Activity:
Reproduce the entries below in full, word for word.

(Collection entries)
- - - - - - -

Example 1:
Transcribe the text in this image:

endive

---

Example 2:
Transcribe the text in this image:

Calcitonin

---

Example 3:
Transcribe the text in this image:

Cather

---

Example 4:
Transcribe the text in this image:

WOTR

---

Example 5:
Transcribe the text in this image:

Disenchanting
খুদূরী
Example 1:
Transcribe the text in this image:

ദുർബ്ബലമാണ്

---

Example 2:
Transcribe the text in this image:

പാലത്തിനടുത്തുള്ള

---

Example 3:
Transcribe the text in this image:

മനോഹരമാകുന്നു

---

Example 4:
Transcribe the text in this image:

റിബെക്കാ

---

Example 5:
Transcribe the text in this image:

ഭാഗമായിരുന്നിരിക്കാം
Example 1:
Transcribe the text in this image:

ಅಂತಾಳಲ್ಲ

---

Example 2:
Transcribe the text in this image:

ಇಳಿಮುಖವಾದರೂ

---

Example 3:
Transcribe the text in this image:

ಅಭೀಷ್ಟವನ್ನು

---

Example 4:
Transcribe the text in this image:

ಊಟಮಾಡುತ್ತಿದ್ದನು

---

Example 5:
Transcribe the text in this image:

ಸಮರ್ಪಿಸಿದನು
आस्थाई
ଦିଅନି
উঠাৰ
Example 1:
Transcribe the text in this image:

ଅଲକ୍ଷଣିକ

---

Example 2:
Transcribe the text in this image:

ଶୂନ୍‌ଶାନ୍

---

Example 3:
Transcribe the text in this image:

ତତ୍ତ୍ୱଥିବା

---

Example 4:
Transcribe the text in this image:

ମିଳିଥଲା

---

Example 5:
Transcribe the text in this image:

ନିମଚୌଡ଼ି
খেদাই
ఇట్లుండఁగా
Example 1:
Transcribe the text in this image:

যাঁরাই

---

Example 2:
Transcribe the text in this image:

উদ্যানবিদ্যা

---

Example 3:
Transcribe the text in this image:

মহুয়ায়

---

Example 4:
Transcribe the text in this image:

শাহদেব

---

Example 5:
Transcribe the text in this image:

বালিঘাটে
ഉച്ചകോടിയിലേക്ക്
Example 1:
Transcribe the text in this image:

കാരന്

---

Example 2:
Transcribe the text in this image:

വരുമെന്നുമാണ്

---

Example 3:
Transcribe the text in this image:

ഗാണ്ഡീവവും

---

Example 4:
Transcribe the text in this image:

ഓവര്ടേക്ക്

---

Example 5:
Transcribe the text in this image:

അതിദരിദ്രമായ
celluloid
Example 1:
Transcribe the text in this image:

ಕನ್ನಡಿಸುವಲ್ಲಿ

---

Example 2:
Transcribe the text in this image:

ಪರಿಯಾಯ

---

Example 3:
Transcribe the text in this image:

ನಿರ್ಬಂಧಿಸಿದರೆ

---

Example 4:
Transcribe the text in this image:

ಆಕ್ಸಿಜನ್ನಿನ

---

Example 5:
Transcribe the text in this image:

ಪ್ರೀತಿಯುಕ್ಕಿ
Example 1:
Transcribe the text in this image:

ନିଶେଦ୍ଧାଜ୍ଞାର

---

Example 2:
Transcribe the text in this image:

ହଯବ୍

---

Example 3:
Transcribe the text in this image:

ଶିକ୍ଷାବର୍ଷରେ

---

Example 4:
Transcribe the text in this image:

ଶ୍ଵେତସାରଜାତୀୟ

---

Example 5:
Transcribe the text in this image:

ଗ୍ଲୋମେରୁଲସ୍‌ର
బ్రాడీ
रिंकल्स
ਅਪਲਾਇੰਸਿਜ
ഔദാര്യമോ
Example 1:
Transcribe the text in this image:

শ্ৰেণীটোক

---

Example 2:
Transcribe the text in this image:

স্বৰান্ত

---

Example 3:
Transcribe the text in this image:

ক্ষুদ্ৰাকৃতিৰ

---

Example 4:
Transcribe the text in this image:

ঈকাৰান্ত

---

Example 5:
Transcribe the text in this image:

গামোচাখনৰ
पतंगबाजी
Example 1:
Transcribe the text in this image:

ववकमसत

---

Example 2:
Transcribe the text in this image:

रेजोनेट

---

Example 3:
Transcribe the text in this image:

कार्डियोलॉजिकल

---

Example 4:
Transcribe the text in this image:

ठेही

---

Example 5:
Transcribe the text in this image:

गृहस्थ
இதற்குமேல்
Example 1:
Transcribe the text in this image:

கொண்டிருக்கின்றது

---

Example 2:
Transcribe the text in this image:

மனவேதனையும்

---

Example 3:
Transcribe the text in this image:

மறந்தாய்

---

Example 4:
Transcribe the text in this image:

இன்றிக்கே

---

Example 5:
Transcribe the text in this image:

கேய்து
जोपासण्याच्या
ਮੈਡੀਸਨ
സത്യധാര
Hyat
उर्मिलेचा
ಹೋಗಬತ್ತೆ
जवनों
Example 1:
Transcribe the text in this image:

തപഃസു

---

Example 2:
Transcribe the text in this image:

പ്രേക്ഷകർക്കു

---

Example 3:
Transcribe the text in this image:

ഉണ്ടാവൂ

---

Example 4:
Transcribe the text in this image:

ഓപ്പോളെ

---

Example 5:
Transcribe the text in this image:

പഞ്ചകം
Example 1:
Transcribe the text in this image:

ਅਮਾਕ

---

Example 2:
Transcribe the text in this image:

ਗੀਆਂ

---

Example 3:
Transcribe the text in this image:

- - - - - - -

Worked solution:
Example 1:
Transcribe the text in this image:

endive

---

Example 2:
Transcribe the text in this image:

Calcitonin

---

Example 3:
Transcribe the text in this image:

Cather

---

Example 4:
Transcribe the text in this image:

WOTR

---

Example 5:
Transcribe the text in this image:

Disenchanting
খুদূরী
Example 1:
Transcribe the text in this image:

ദുർബ്ബലമാണ്

---

Example 2:
Transcribe the text in this image:

പാലത്തിനടുത്തുള്ള

---

Example 3:
Transcribe the text in this image:

മനോഹരമാകുന്നു

---

Example 4:
Transcribe the text in this image:

റിബെക്കാ

---

Example 5:
Transcribe the text in this image:

ഭാഗമായിരുന്നിരിക്കാം
Example 1:
Transcribe the text in this image:

ಅಂತಾಳಲ್ಲ

---

Example 2:
Transcribe the text in this image:

ಇಳಿಮುಖವಾದರೂ

---

Example 3:
Transcribe the text in this image:

ಅಭೀಷ್ಟವನ್ನು

---

Example 4:
Transcribe the text in this image:

ಊಟಮಾಡುತ್ತಿದ್ದನು

---

Example 5:
Transcribe the text in this image:

ಸಮರ್ಪಿಸಿದನು
आस्थाई
ଦିଅନି
উঠাৰ
Example 1:
Transcribe the text in this image:

ଅଲକ୍ଷଣିକ

---

Example 2:
Transcribe the text in this image:

ଶୂନ୍‌ଶାନ୍

---

Example 3:
Transcribe the text in this image:

ତତ୍ତ୍ୱଥିବା

---

Example 4:
Transcribe the text in this image:

ମିଳିଥଲା

---

Example 5:
Transcribe the text in this image:

ନିମଚୌଡ଼ି
খেদাই
ఇట్లుండఁగా
Example 1:
Transcribe the text in this image:

যাঁরাই

---

Example 2:
Transcribe the text in this image:

উদ্যানবিদ্যা

---

Example 3:
Transcribe the text in this image:

মহুয়ায়

---

Example 4:
Transcribe the text in this image:

শাহদেব

---

Example 5:
Transcribe the text in this image:

বালিঘাটে
ഉച്ചകോടിയിലേക്ക്
Example 1:
Transcribe the text in this image:

കാരന്

---

Example 2:
Transcribe the text in this image:

വരുമെന്നുമാണ്

---

Example 3:
Transcribe the text in this image:

ഗാണ്ഡീവവും

---

Example 4:
Transcribe the text in this image:

ഓവര്ടേക്ക്

---

Example 5:
Transcribe the text in this image:

അതിദരിദ്രമായ
celluloid
Example 1:
Transcribe the text in this image:

ಕನ್ನಡಿಸುವಲ್ಲಿ

---

Example 2:
Transcribe the text in this image:

ಪರಿಯಾಯ

---

Example 3:
Transcribe the text in this image:

ನಿರ್ಬಂಧಿಸಿದರೆ

---

Example 4:
Transcribe the text in this image:

ಆಕ್ಸಿಜನ್ನಿನ

---

Example 5:
Transcribe the text in this image:

ಪ್ರೀತಿಯುಕ್ಕಿ
Example 1:
Transcribe the text in this image:

ନିଶେଦ୍ଧାଜ୍ଞାର

---

Example 2:
Transcribe the text in this image:

ହଯବ୍

---

Example 3:
Transcribe the text in this image:

ଶିକ୍ଷାବର୍ଷରେ

---

Example 4:
Transcribe the text in this image:

ଶ୍ଵେତସାରଜାତୀୟ

---

Example 5:
Transcribe the text in this image:

ଗ୍ଲୋମେରୁଲସ୍‌ର
బ్రాడీ
रिंकल्स
ਅਪਲਾਇੰਸਿਜ
ഔദാര്യമോ
Example 1:
Transcribe the text in this image:

শ্ৰেণীটোক

---

Example 2:
Transcribe the text in this image:

স্বৰান্ত

---

Example 3:
Transcribe the text in this image:

ক্ষুদ্ৰাকৃতিৰ

---

Example 4:
Transcribe the text in this image:

ঈকাৰান্ত

---

Example 5:
Transcribe the text in this image:

গামোচাখনৰ
पतंगबाजी
Example 1:
Transcribe the text in this image:

ववकमसत

---

Example 2:
Transcribe the text in this image:

रेजोनेट

---

Example 3:
Transcribe the text in this image:

कार्डियोलॉजिकल

---

Example 4:
Transcribe the text in this image:

ठेही

---

Example 5:
Transcribe the text in this image:

गृहस्थ
இதற்குமேல்
Example 1:
Transcribe the text in this image:

கொண்டிருக்கின்றது

---

Example 2:
Transcribe the text in this image:

மனவேதனையும்

---

Example 3:
Transcribe the text in this image:

மறந்தாய்

---

Example 4:
Transcribe the text in this image:

இன்றிக்கே

---

Example 5:
Transcribe the text in this image:

கேய்து
जोपासण्याच्या
ਮੈਡੀਸਨ
സത്യധാര
Hyat
उर्मिलेचा
ಹೋಗಬತ್ತೆ
जवनों
Example 1:
Transcribe the text in this image:

തപഃസു

---

Example 2:
Transcribe the text in this image:

പ്രേക്ഷകർക്കു

---

Example 3:
Transcribe the text in this image:

ഉണ്ടാവൂ

---

Example 4:
Transcribe the text in this image:

ഓപ്പോളെ

---

Example 5:
Transcribe the text in this image:

പഞ്ചകം
Example 1:
Transcribe the text in this image:

ਅਮਾਕ

---

Example 2:
Transcribe the text in this image:

ਗੀਆਂ

---

Example 3:
Transcribe the text in this image:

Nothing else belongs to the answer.